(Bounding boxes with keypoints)
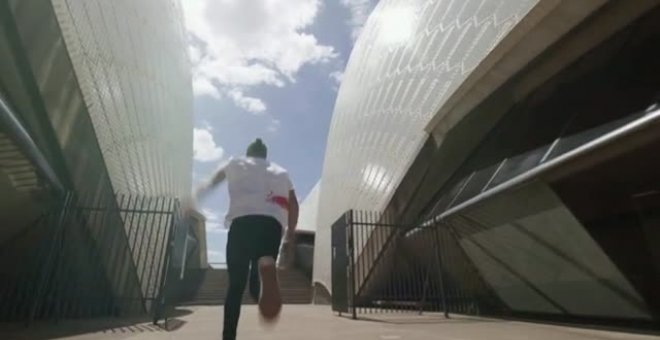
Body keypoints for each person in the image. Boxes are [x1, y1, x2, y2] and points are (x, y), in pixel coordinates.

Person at [191, 138, 299, 340]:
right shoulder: (281, 172)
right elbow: (293, 203)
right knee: (261, 264)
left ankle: (229, 336)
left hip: (242, 225)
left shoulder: (236, 163)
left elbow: (214, 180)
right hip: (271, 226)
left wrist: (197, 194)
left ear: (249, 154)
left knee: (235, 287)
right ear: (265, 155)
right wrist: (290, 235)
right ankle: (263, 268)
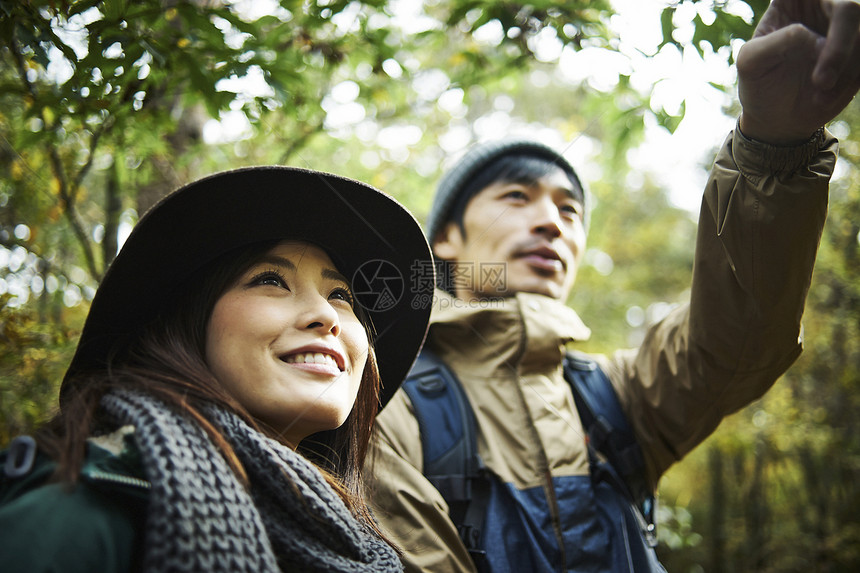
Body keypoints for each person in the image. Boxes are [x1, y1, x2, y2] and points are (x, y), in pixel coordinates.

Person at [364, 0, 860, 571]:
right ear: (445, 240)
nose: (552, 222)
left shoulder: (614, 396)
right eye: (516, 197)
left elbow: (740, 339)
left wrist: (776, 143)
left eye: (569, 211)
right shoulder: (383, 398)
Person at [0, 166, 434, 573]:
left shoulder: (357, 548)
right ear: (187, 327)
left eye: (341, 295)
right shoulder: (86, 510)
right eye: (271, 280)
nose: (327, 314)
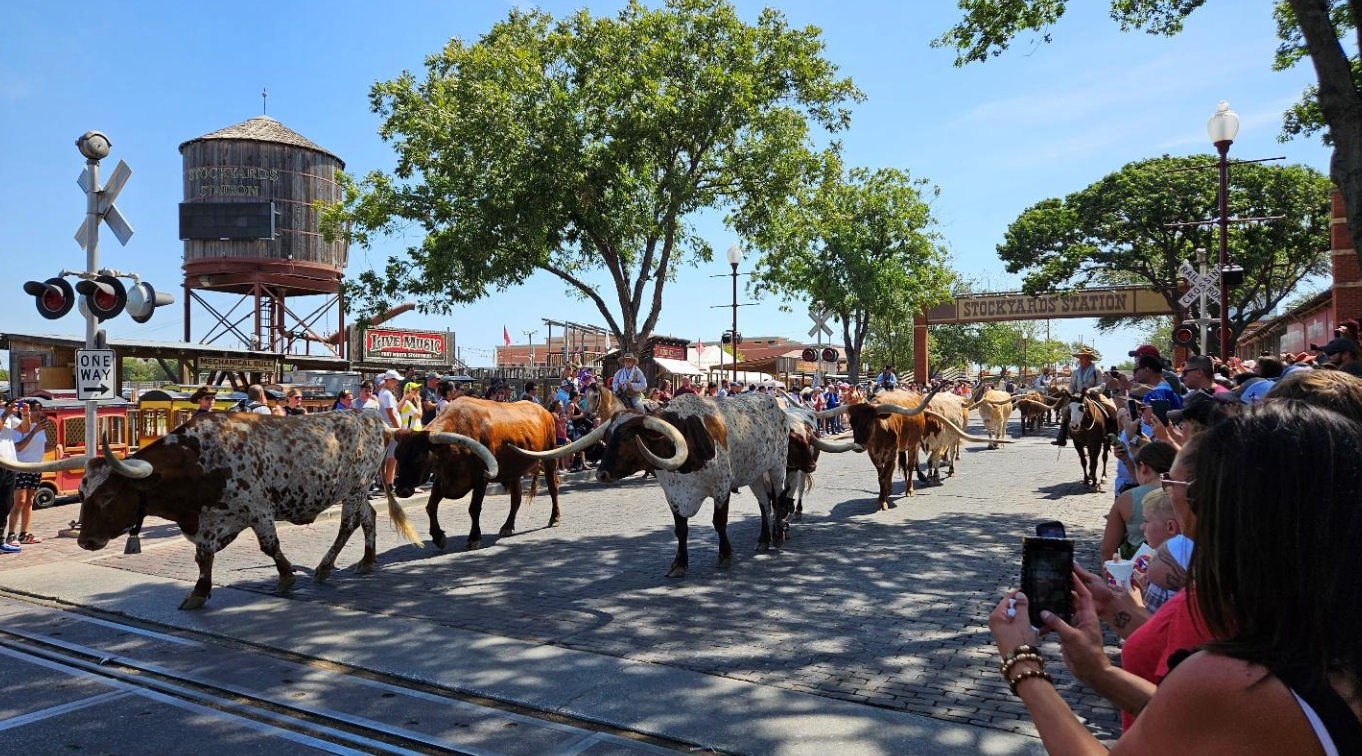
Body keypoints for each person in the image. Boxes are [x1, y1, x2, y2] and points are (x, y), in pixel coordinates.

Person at [988, 402, 1362, 751]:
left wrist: (1024, 668)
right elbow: (1192, 718)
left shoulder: (1233, 676)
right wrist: (1101, 662)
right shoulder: (1312, 631)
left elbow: (1201, 708)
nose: (1167, 494)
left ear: (1216, 501)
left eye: (1173, 484)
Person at [1099, 440, 1176, 561]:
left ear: (1144, 467)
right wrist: (1126, 460)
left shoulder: (1126, 498)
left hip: (1136, 570)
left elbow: (1107, 550)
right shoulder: (1182, 494)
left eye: (1136, 468)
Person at [5, 402, 47, 547]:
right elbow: (18, 448)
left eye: (39, 410)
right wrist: (33, 432)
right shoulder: (19, 427)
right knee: (19, 501)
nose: (38, 413)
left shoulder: (41, 428)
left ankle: (24, 533)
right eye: (35, 410)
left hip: (35, 467)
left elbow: (41, 446)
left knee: (30, 500)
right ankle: (11, 534)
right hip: (21, 466)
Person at [1053, 346, 1103, 447]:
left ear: (1089, 358)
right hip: (1077, 397)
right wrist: (1070, 395)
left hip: (1093, 396)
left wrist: (1091, 390)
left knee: (1109, 408)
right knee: (1066, 410)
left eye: (1083, 358)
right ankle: (1062, 437)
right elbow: (1071, 386)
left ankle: (1109, 433)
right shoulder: (1075, 372)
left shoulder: (1096, 371)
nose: (1080, 360)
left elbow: (1101, 385)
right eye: (1080, 358)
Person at [377, 370, 402, 487]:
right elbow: (391, 413)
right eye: (395, 380)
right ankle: (389, 483)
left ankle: (386, 483)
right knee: (392, 457)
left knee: (390, 457)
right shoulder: (386, 394)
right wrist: (399, 429)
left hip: (389, 428)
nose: (397, 383)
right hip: (392, 429)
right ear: (389, 380)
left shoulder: (384, 392)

**DIRECTIONS:** Nothing but an exact repeat of the records, pictures excluded, belongs in the answer.

**TASK RESULT:**
Body keypoints for each person in the image. Boxes are [x1, y1, x2, y2] and points are (x, y), in pixel coordinates.

Person at [191, 138, 299, 340]:
right shoulder: (281, 172)
right elbow: (293, 203)
right knee: (261, 264)
left ankle: (229, 336)
left hip: (242, 225)
left shoulder: (236, 163)
left elbow: (214, 180)
right hip: (271, 226)
left wrist: (197, 194)
left ear: (249, 154)
left knee: (235, 287)
right ear: (265, 155)
right wrist: (290, 235)
right ankle: (263, 268)
Body keypoints for each person in the image. Boxes are [x1, y1, x2, y2] and points are (x, y), in pixel coordinates.

Person at [364, 0, 860, 571]:
right ear: (445, 240)
nose: (552, 222)
left shoulder: (614, 396)
right eye: (516, 197)
left elbow: (740, 339)
left wrist: (776, 143)
left eye: (569, 211)
right shoulder: (383, 398)
Person at [0, 166, 434, 573]:
left shoulder: (357, 548)
right ear: (187, 327)
left eye: (341, 295)
right shoulder: (86, 510)
right eye: (271, 280)
nose: (327, 314)
Body keypoints for each person in the image. Boxes are [x1, y1, x2, y2] and points are (x, y), in pixel coordinates.

Person at [988, 402, 1362, 751]:
left wrist: (1024, 668)
right elbow: (1192, 718)
left shoulder: (1233, 676)
right wrist: (1101, 662)
right shoulder: (1312, 631)
left elbow: (1201, 708)
nose: (1167, 494)
left ear: (1216, 501)
left eye: (1173, 484)
Person at [1099, 440, 1176, 561]:
left ear: (1144, 467)
right wrist: (1126, 460)
left shoulder: (1126, 498)
left hip: (1136, 570)
left elbow: (1107, 550)
right shoulder: (1182, 494)
left eye: (1136, 468)
Person at [5, 402, 47, 547]:
right elbow: (18, 448)
left eye: (39, 410)
right wrist: (33, 432)
right shoulder: (19, 427)
right knee: (19, 501)
nose: (38, 413)
left shoulder: (41, 428)
left ankle: (24, 533)
right eye: (35, 410)
left hip: (35, 467)
left elbow: (41, 446)
left knee: (30, 500)
right ankle: (11, 534)
right hip: (21, 466)
Person at [1053, 346, 1103, 447]:
left ear: (1089, 358)
right hip: (1077, 397)
right wrist: (1070, 395)
left hip: (1093, 396)
left wrist: (1091, 390)
left knee: (1109, 408)
right knee: (1066, 410)
left eye: (1083, 358)
right ankle: (1062, 437)
right elbow: (1071, 386)
left ankle: (1109, 433)
right shoulder: (1075, 372)
left shoulder: (1096, 371)
nose: (1080, 360)
left elbow: (1101, 385)
right eye: (1080, 358)
Person at [377, 370, 402, 487]:
right elbow: (391, 413)
right eye: (395, 380)
right ankle: (389, 483)
left ankle: (386, 483)
right knee: (392, 457)
left knee: (390, 457)
right shoulder: (386, 394)
right wrist: (399, 429)
left hip: (389, 428)
nose: (397, 383)
right hip: (392, 429)
right ear: (389, 380)
left shoulder: (384, 392)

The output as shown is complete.